→ **EXERCISE**: Return the lines of the data unchanged, from the start through the line containing "Menstruation", both ends included. Leave the pictures out of the output.

→ **INFORMATION SHOWN**:
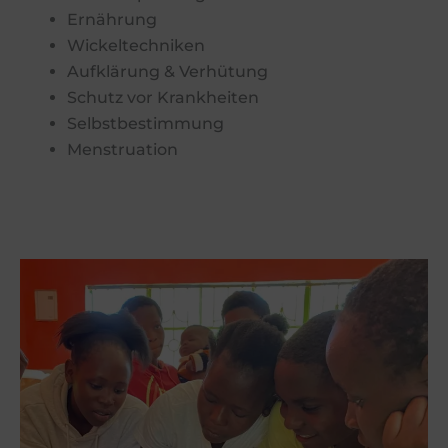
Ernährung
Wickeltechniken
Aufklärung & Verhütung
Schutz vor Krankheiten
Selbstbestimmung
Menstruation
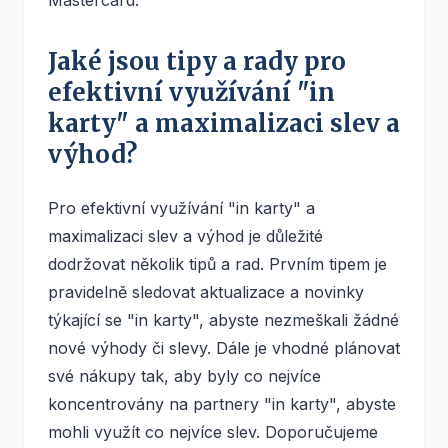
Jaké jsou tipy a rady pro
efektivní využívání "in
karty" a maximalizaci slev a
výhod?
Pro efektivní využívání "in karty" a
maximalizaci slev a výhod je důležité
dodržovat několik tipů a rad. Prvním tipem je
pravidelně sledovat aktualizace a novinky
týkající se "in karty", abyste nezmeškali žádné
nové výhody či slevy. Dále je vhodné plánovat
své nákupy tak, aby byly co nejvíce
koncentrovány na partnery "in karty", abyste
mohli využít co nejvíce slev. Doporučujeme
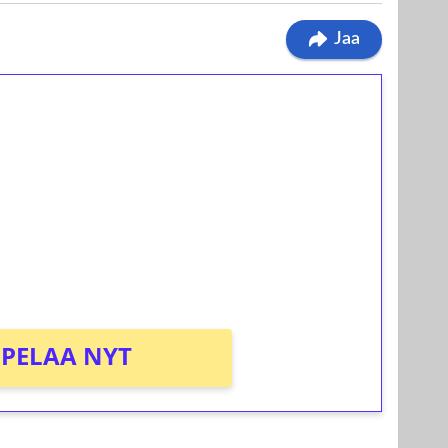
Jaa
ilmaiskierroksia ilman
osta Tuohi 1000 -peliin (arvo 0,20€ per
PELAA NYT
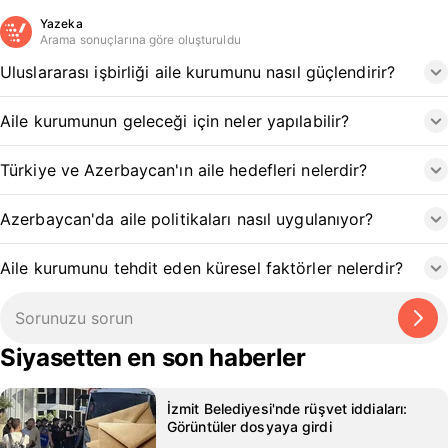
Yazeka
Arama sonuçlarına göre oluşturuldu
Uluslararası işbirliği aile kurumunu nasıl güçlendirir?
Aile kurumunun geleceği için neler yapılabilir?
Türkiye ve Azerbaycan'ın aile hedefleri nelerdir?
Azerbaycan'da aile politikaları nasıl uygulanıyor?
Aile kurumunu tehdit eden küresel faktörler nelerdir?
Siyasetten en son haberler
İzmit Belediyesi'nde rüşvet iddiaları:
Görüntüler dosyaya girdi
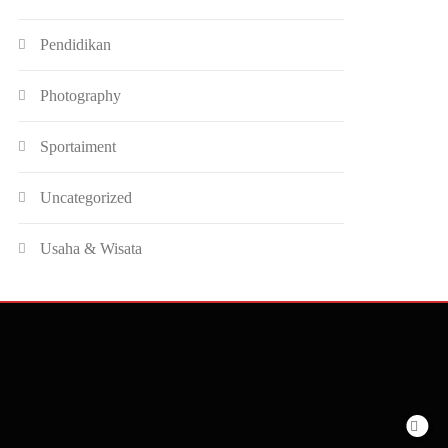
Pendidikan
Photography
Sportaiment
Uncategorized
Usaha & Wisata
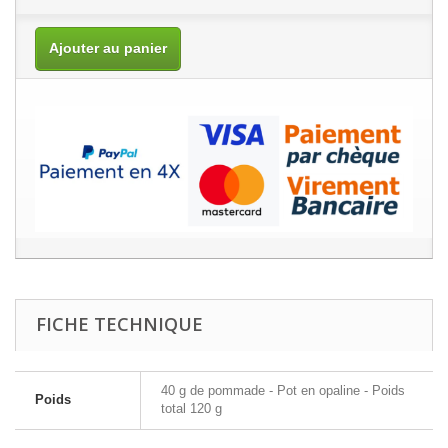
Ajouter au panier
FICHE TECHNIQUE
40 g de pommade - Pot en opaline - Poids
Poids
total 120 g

→ **OUTPUT OF THE TASK**:
Ernährung
Wickeltechniken
Aufklärung & Verhütung
Schutz vor Krankheiten
Selbstbestimmung
Menstruation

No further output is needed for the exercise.